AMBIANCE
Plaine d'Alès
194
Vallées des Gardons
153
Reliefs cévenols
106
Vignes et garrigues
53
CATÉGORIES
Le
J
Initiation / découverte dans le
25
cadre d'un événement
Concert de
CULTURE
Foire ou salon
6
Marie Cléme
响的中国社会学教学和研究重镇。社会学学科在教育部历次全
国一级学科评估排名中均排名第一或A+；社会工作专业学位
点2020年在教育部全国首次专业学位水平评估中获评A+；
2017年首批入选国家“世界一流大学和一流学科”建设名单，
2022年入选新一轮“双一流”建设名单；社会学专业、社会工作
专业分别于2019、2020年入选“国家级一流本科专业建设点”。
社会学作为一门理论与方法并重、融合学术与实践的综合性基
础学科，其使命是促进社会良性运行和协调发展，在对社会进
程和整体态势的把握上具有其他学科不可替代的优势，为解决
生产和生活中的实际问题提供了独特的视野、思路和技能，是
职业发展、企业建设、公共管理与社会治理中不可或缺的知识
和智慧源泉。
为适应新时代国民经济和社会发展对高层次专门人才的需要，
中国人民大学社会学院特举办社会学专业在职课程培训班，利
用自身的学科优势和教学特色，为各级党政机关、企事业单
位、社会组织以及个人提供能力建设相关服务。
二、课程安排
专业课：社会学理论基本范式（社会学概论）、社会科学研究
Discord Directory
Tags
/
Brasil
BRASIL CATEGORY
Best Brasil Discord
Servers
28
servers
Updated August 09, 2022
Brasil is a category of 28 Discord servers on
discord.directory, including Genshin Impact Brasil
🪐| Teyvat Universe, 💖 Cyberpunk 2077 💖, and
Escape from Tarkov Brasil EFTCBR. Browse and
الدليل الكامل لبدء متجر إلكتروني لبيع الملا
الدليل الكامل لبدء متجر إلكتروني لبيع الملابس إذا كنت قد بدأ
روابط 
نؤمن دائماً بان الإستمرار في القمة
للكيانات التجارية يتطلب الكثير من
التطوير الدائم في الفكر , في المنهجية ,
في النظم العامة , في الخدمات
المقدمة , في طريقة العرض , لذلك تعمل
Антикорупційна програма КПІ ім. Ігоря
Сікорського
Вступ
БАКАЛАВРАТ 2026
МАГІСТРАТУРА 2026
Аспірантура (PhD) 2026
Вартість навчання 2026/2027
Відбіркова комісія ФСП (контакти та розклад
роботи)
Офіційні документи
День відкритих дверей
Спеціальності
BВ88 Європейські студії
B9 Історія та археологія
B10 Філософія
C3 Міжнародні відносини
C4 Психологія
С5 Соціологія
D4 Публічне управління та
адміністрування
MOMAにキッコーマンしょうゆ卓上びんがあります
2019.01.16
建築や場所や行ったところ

» Your goal: Line by line, set the records above down again exactly.

» Written solution:
AMBIANCE
Plaine d'Alès
194
Vallées des Gardons
153
Reliefs cévenols
106
Vignes et garrigues
53
CATÉGORIES
Le
J
Initiation / découverte dans le
25
cadre d'un événement
Concert de
CULTURE
Foire ou salon
6
Marie Cléme
响的中国社会学教学和研究重镇。社会学学科在教育部历次全
国一级学科评估排名中均排名第一或A+；社会工作专业学位
点2020年在教育部全国首次专业学位水平评估中获评A+；
2017年首批入选国家“世界一流大学和一流学科”建设名单，
2022年入选新一轮“双一流”建设名单；社会学专业、社会工作
专业分别于2019、2020年入选“国家级一流本科专业建设点”。
社会学作为一门理论与方法并重、融合学术与实践的综合性基
础学科，其使命是促进社会良性运行和协调发展，在对社会进
程和整体态势的把握上具有其他学科不可替代的优势，为解决
生产和生活中的实际问题提供了独特的视野、思路和技能，是
职业发展、企业建设、公共管理与社会治理中不可或缺的知识
和智慧源泉。
为适应新时代国民经济和社会发展对高层次专门人才的需要，
中国人民大学社会学院特举办社会学专业在职课程培训班，利
用自身的学科优势和教学特色，为各级党政机关、企事业单
位、社会组织以及个人提供能力建设相关服务。
二、课程安排
专业课：社会学理论基本范式（社会学概论）、社会科学研究
Discord Directory
Tags
/
Brasil
BRASIL CATEGORY
Best Brasil Discord
Servers
28
servers
Updated August 09, 2022
Brasil is a category of 28 Discord servers on
discord.directory, including Genshin Impact Brasil
🪐| Teyvat Universe, 💖 Cyberpunk 2077 💖, and
Escape from Tarkov Brasil EFTCBR. Browse and
الدليل الكامل لبدء متجر إلكتروني لبيع الملا
الدليل الكامل لبدء متجر إلكتروني لبيع الملابس إذا كنت قد بدأ
روابط 
نؤمن دائماً بان الإستمرار في القمة
للكيانات التجارية يتطلب الكثير من
التطوير الدائم في الفكر , في المنهجية ,
في النظم العامة , في الخدمات
المقدمة , في طريقة العرض , لذلك تعمل
Антикорупційна програма КПІ ім. Ігоря
Сікорського
Вступ
БАКАЛАВРАТ 2026
МАГІСТРАТУРА 2026
Аспірантура (PhD) 2026
Вартість навчання 2026/2027
Відбіркова комісія ФСП (контакти та розклад
роботи)
Офіційні документи
День відкритих дверей
Спеціальності
BВ88 Європейські студії
B9 Історія та археологія
B10 Філософія
C3 Міжнародні відносини
C4 Психологія
С5 Соціологія
D4 Публічне управління та
адміністрування
MOMAにキッコーマンしょうゆ卓上びんがあります
2019.01.16
建築や場所や行ったところ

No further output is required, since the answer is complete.